### Exercise requirements
Determine how many lines in the material below contain the word "console", and give that number without comment.

Segment Start: Given records

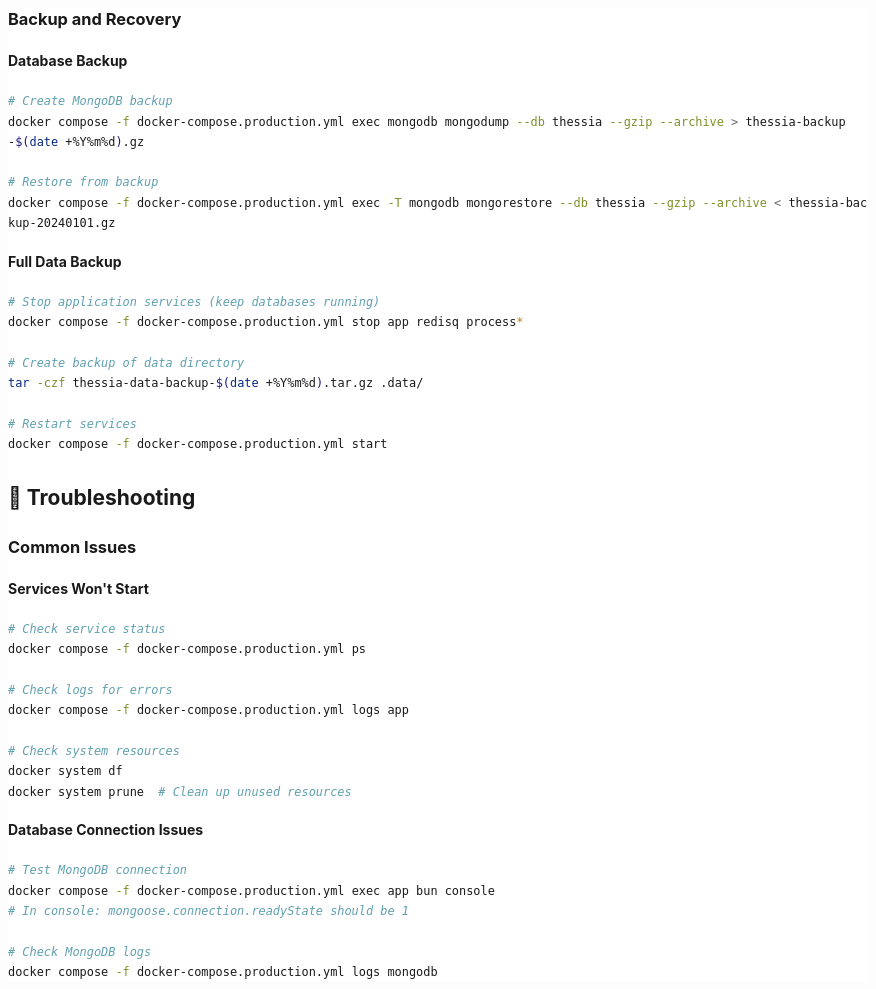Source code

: ### Backup and Recovery

#### Database Backup

```bash
# Create MongoDB backup
docker compose -f docker-compose.production.yml exec mongodb mongodump --db thessia --gzip --archive > thessia-backup-$(date +%Y%m%d).gz

# Restore from backup
docker compose -f docker-compose.production.yml exec -T mongodb mongorestore --db thessia --gzip --archive < thessia-backup-20240101.gz
```

#### Full Data Backup

```bash
# Stop application services (keep databases running)
docker compose -f docker-compose.production.yml stop app redisq process*

# Create backup of data directory
tar -czf thessia-data-backup-$(date +%Y%m%d).tar.gz .data/

# Restart services
docker compose -f docker-compose.production.yml start
```

## 🚨 Troubleshooting

### Common Issues

#### Services Won't Start

```bash
# Check service status
docker compose -f docker-compose.production.yml ps

# Check logs for errors
docker compose -f docker-compose.production.yml logs app

# Check system resources
docker system df
docker system prune  # Clean up unused resources
```

#### Database Connection Issues

```bash
# Test MongoDB connection
docker compose -f docker-compose.production.yml exec app bun console
# In console: mongoose.connection.readyState should be 1

# Check MongoDB logs
docker compose -f docker-compose.production.yml logs mongodb
```
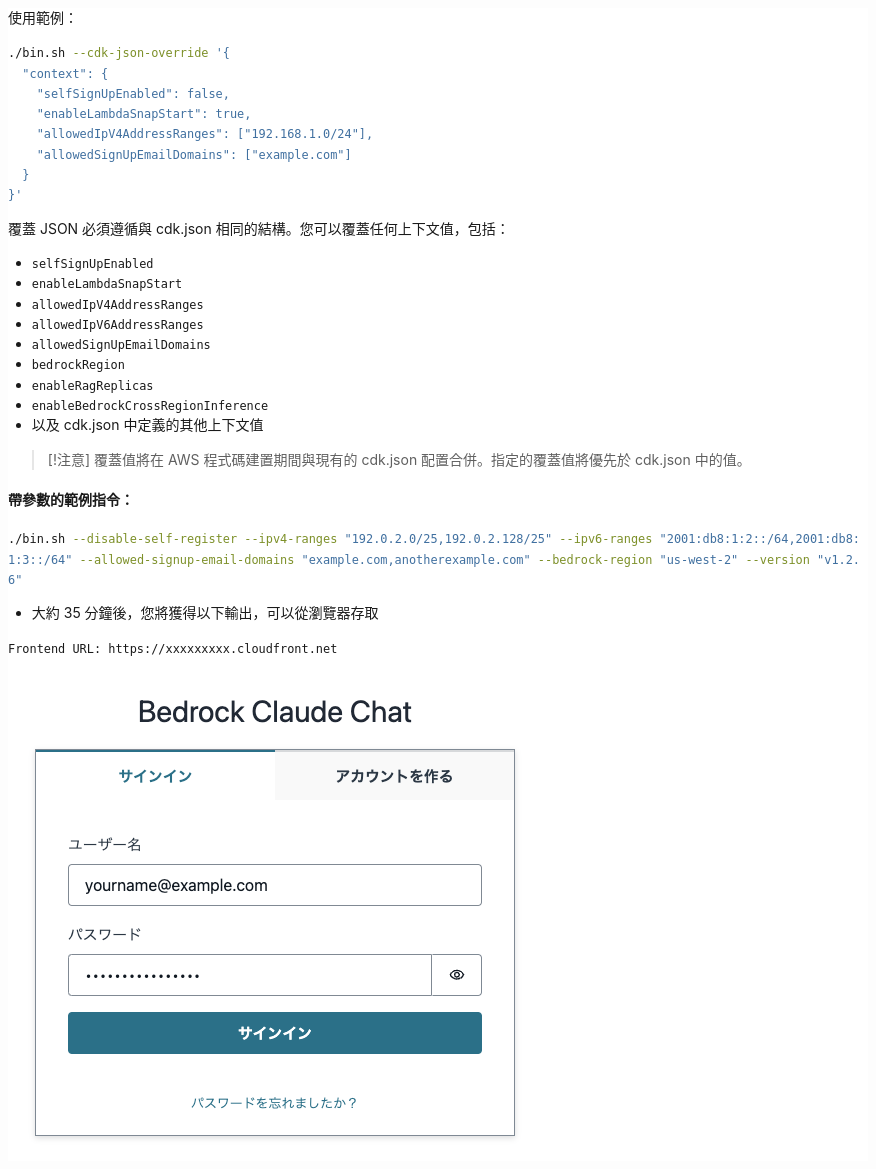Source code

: 使用範例：

```bash
./bin.sh --cdk-json-override '{
  "context": {
    "selfSignUpEnabled": false,
    "enableLambdaSnapStart": true,
    "allowedIpV4AddressRanges": ["192.168.1.0/24"],
    "allowedSignUpEmailDomains": ["example.com"]
  }
}'
```

覆蓋 JSON 必須遵循與 cdk.json 相同的結構。您可以覆蓋任何上下文值，包括：

- `selfSignUpEnabled`
- `enableLambdaSnapStart`
- `allowedIpV4AddressRanges`
- `allowedIpV6AddressRanges`
- `allowedSignUpEmailDomains`
- `bedrockRegion`
- `enableRagReplicas`
- `enableBedrockCrossRegionInference`
- 以及 cdk.json 中定義的其他上下文值

> [!注意]
> 覆蓋值將在 AWS 程式碼建置期間與現有的 cdk.json 配置合併。指定的覆蓋值將優先於 cdk.json 中的值。

#### 帶參數的範例指令：

```sh
./bin.sh --disable-self-register --ipv4-ranges "192.0.2.0/25,192.0.2.128/25" --ipv6-ranges "2001:db8:1:2::/64,2001:db8:1:3::/64" --allowed-signup-email-domains "example.com,anotherexample.com" --bedrock-region "us-west-2" --version "v1.2.6"
```

- 大約 35 分鐘後，您將獲得以下輸出，可以從瀏覽器存取

```
Frontend URL: https://xxxxxxxxx.cloudfront.net
```

![](./imgs/signin.png)

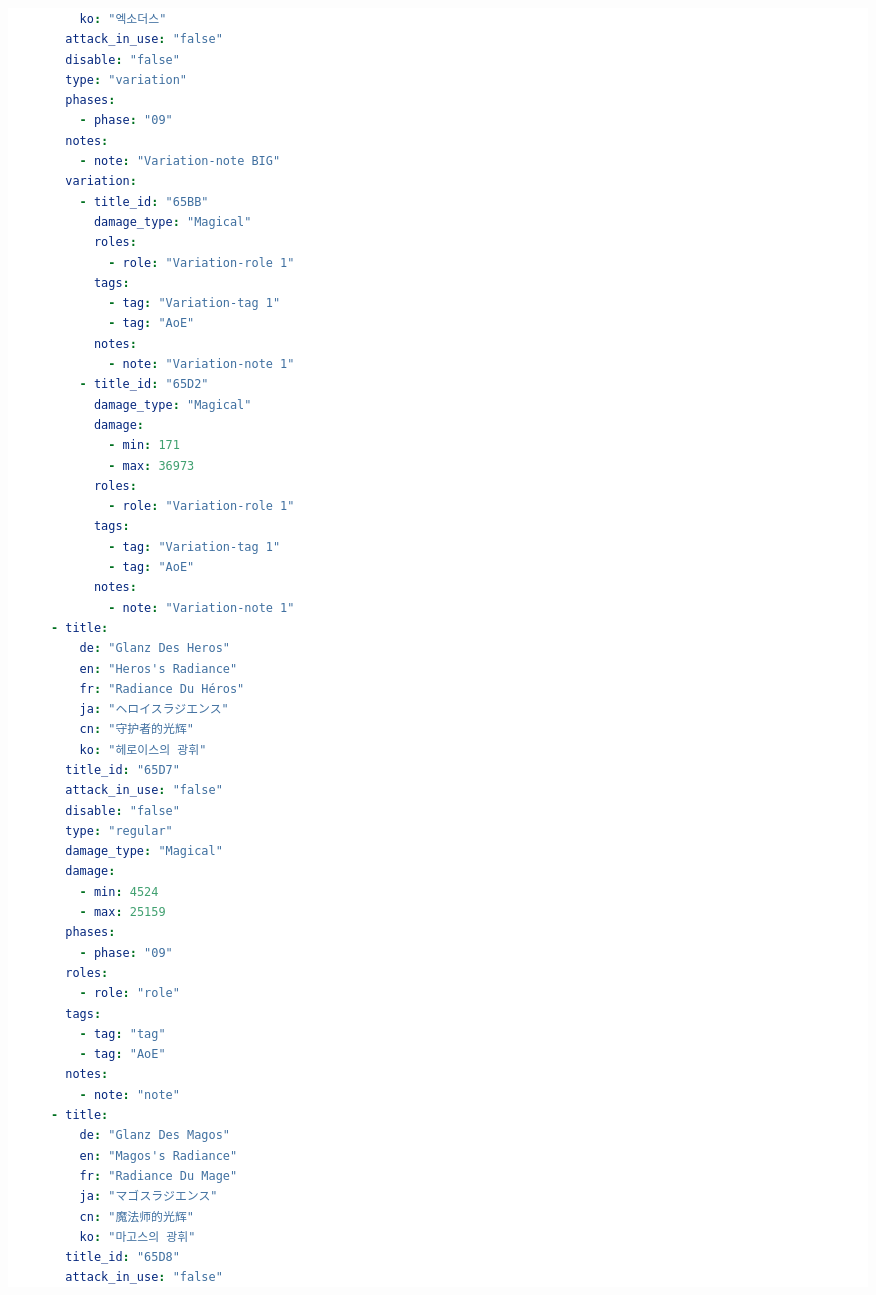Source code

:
 ```yaml
          ko: "엑소더스"
        attack_in_use: "false"
        disable: "false"
        type: "variation"
        phases:
          - phase: "09"
        notes:
          - note: "Variation-note BIG"
        variation:
          - title_id: "65BB"
            damage_type: "Magical"
            roles:
              - role: "Variation-role 1"
            tags:
              - tag: "Variation-tag 1"
              - tag: "AoE"
            notes:
              - note: "Variation-note 1"
          - title_id: "65D2"
            damage_type: "Magical"
            damage:
              - min: 171
              - max: 36973
            roles:
              - role: "Variation-role 1"
            tags:
              - tag: "Variation-tag 1"
              - tag: "AoE"
            notes:
              - note: "Variation-note 1"
      - title:
          de: "Glanz Des Heros"
          en: "Heros's Radiance"
          fr: "Radiance Du Héros"
          ja: "ヘロイスラジエンス"
          cn: "守护者的光辉"
          ko: "헤로이스의 광휘"
        title_id: "65D7"
        attack_in_use: "false"
        disable: "false"
        type: "regular"
        damage_type: "Magical"
        damage:
          - min: 4524
          - max: 25159
        phases:
          - phase: "09"
        roles:
          - role: "role"
        tags:
          - tag: "tag"
          - tag: "AoE"
        notes:
          - note: "note"
      - title:
          de: "Glanz Des Magos"
          en: "Magos's Radiance"
          fr: "Radiance Du Mage"
          ja: "マゴスラジエンス"
          cn: "魔法师的光辉"
          ko: "마고스의 광휘"
        title_id: "65D8"
        attack_in_use: "false"
```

Segment End: Given records

### Expected answer
2